**ASSIGNED TASK**
Without including any image, retype the records word for word.

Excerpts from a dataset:
◆ ◆ ◆ ◆ ◆
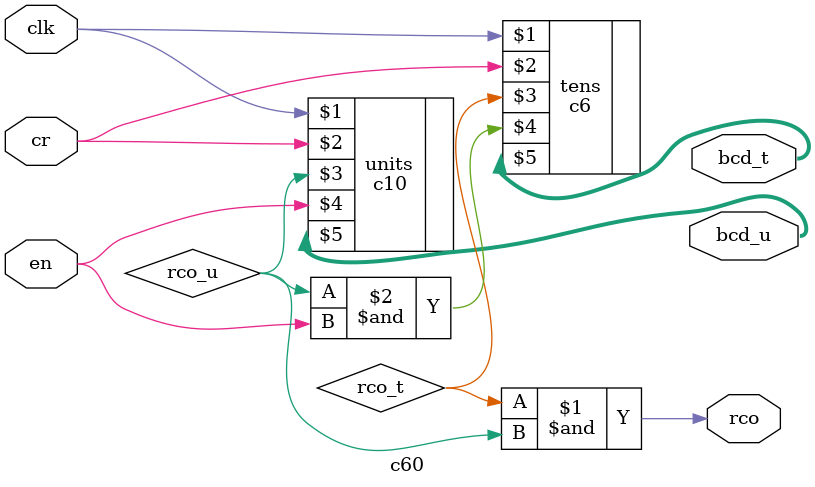
<source format=v>
`timescale 1ns / 1ps


module c60(
    input clk,
    input en,
    input cr,
    output rco,
    output [3:0] bcd_t,
    output [3:0] bcd_u
    );
    wire rco_u,rco_t;
    assign rco = rco_t&rco_u;        //60Î»½øÎ»ÐÅºÅ
    c10 units(clk,cr,rco_u,en,bcd_u);
    c6 tens(clk,cr,rco_t,rco_u&en,bcd_t);
endmodule

</source>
◆ ◆ ◆ ◆ ◆
**RESULT FOR THIS TASK**
<source format=v>
`timescale 1ns / 1ps


module c60(
    input clk,
    input en,
    input cr,
    output rco,
    output [3:0] bcd_t,
    output [3:0] bcd_u
    );
    wire rco_u,rco_t;
    assign rco = rco_t&rco_u;        //60Î»½øÎ»ÐÅºÅ
    c10 units(clk,cr,rco_u,en,bcd_u);
    c6 tens(clk,cr,rco_t,rco_u&en,bcd_t);
endmodule

</source>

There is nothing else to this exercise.